Lies, damned lies, and statistics!
If you have read my three previous posts (1, 2, 3), you may walk away with an impression that on a drive presented from a high-end enterprise class disk array, Windows file fragmentation does not have a significant performance impact. And I’ve given you empirical data—oh yeah, statistics—to support that impression.
But that is not the whole story! No, I didn’t lie to you. The numbers I presented were solid. It’s just that the story is not yet finished.
In these previous posts on the performance impact of file fragmentation, I presented the I/O throughput data as the evidence. The arguments were valid, especially we did see file fragmentation causing the I/O throughput to degrade in a directly attached storage. But I/O throughput is but one I/O performance metric, and it is not enough to look at the I/O throughput alone.

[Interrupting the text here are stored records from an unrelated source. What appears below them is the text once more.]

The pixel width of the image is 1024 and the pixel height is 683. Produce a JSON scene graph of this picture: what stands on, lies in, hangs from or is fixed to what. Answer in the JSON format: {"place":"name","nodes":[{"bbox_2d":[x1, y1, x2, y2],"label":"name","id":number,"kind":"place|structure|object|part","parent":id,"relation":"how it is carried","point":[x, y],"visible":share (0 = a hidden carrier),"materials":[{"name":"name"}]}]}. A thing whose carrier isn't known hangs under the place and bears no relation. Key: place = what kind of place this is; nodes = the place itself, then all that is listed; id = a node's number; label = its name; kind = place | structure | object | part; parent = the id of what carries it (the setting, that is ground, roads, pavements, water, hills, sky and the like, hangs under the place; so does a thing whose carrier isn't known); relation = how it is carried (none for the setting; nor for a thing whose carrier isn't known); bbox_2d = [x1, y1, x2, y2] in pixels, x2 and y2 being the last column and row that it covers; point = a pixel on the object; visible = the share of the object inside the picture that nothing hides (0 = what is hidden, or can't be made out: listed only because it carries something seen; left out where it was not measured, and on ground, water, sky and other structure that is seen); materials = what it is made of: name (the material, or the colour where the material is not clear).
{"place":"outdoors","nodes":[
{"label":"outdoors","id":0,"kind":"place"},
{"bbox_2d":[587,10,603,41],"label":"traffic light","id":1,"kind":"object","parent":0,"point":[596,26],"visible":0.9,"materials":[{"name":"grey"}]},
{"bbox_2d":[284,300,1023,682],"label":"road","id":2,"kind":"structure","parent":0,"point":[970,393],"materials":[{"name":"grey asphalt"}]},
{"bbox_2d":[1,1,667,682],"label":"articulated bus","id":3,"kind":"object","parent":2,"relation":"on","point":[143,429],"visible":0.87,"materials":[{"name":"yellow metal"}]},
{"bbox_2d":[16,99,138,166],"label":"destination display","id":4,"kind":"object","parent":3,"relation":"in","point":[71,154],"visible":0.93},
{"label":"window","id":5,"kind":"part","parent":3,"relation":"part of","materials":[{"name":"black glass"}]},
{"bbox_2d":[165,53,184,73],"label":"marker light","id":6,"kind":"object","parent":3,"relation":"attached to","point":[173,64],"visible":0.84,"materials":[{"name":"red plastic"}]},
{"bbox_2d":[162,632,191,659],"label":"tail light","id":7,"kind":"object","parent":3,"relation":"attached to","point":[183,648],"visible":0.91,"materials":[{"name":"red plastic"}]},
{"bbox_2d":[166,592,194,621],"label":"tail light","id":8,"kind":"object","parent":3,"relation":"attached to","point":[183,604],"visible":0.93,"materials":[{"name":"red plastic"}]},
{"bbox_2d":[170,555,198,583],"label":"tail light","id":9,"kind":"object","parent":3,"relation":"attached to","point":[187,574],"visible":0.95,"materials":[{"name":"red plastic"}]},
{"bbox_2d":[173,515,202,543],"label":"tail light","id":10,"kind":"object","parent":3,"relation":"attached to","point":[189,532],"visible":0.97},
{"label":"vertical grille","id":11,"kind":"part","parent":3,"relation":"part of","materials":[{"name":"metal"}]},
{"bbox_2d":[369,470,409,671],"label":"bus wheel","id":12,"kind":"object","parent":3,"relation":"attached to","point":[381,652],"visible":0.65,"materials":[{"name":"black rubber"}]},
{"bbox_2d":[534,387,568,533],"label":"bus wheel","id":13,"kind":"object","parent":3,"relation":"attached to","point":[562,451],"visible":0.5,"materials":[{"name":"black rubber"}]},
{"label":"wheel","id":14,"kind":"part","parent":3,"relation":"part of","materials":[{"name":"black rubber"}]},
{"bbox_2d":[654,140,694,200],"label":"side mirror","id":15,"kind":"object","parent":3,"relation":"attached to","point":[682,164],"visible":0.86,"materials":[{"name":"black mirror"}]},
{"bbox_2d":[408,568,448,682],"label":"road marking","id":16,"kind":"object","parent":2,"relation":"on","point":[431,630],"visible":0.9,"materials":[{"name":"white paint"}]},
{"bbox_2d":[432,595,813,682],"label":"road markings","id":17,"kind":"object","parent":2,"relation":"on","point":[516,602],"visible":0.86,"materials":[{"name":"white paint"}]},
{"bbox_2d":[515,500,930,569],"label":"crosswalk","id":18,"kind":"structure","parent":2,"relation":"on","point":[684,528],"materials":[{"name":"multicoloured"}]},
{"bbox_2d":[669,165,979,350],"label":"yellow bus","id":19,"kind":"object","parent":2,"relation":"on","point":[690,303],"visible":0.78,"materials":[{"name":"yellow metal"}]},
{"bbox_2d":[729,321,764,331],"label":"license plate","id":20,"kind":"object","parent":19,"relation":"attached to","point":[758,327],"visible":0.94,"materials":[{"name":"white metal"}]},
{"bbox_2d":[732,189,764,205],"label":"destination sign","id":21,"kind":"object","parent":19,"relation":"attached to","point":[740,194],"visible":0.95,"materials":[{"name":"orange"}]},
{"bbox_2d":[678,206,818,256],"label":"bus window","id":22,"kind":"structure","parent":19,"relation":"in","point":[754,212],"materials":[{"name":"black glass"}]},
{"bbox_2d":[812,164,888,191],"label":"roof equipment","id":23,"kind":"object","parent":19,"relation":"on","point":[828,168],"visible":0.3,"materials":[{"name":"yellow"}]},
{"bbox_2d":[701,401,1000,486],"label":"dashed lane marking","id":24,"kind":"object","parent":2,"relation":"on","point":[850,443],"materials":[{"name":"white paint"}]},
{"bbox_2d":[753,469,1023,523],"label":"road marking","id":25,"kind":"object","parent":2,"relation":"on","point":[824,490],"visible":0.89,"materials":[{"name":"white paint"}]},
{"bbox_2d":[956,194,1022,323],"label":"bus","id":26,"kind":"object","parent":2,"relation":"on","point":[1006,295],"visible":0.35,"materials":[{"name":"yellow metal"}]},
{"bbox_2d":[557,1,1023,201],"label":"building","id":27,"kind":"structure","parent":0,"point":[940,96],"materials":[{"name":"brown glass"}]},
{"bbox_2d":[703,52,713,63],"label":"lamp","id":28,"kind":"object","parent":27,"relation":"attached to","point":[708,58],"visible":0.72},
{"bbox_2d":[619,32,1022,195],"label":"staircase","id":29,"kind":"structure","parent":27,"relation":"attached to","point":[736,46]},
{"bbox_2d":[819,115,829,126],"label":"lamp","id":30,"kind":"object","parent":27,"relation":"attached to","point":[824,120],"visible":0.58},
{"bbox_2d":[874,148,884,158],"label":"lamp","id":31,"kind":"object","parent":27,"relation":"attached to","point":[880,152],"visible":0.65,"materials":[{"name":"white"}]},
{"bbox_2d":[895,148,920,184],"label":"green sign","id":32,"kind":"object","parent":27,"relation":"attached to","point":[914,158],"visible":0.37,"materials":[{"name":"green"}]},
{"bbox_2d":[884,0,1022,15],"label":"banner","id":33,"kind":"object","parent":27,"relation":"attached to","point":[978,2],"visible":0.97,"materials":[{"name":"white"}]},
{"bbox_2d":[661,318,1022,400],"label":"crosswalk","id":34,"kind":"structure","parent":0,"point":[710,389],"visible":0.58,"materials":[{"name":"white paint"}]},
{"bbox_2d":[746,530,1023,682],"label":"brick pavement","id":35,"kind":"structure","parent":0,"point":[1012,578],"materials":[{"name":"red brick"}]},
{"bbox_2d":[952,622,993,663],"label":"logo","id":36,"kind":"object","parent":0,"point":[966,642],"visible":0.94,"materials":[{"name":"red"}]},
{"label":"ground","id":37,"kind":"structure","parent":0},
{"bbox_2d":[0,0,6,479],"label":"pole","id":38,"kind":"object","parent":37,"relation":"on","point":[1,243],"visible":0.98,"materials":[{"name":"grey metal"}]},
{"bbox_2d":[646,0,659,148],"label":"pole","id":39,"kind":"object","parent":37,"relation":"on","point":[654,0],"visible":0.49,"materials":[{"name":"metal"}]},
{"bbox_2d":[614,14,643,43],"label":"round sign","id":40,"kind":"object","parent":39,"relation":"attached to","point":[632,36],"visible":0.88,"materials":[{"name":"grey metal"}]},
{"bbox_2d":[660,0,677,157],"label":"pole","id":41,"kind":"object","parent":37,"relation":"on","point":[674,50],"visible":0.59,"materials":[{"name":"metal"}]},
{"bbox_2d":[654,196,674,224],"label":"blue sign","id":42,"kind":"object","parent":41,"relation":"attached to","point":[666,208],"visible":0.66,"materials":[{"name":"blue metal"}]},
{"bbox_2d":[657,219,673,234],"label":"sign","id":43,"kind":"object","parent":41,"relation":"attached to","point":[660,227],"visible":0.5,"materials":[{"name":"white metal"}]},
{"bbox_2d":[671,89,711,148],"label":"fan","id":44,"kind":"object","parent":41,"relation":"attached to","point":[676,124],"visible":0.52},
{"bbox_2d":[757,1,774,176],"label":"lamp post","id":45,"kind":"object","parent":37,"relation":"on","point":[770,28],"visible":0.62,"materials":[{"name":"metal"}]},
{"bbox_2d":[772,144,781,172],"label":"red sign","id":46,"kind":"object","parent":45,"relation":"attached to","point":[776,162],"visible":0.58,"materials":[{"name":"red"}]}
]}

Let me start with an analogy. So suppose we have an eight-lane super highway going from New York City to Los Angles. As we pumping (okay, driving) more cars from NYC to LA, we take measure at a checkpoint in LA to find out how many cars are crossing that checkpoint every hour, i.e. we are measuring the throughput of the super highway. Now, instead of building the eight-lane super highway straight from NYC to LA, we have it take a detour via Boston. At that same checkpoint in LA, we again measure the throughput. Everything else being equal, we should get the same throughput.
However, for a given car, the trip from NYC to LA would take a lot longer on this detoured highway.
An I/O path is similar to a super highway. While its throughput is an important measure, how long it takes for an I/O request to complete—I/O latency or response time—is also an important measure. The question is, will file fragmentation take your I/O traffic for a detour?
Indeed, empirical test data show that when a file is severely fragmented, the maximum I/O latency of large sequential reads and writes (e.g. 256KB reads and writes) can suffer significantly. The following chart shows the impact of file fragmentation on the maximum I/O latency. The data were obtained from the same tests whose throughputs were reported in Part III of this series of posts.
Clearly, when the test file was fragmented into numerous 128KB disconnected pieces, some of the 256KB reads suffered terribly latency degradation. And if your applications happen to be issuing these I/Os, you would most likely experience a performance degradation regardless whether the I/O path can maintain the same I/O throughput.
Having some valid statistics may seem to add force to an argument, which makes it so much easier to be misleading if the whole story is not told, and technically everything is valid, and nobody is lying. By the way, this is a trick often employed by the vendors, who tend to conveniently ignore the bad news, or intentionally bury it with statistics on the good news. In my book, that would be lies, damned lies, and statistics.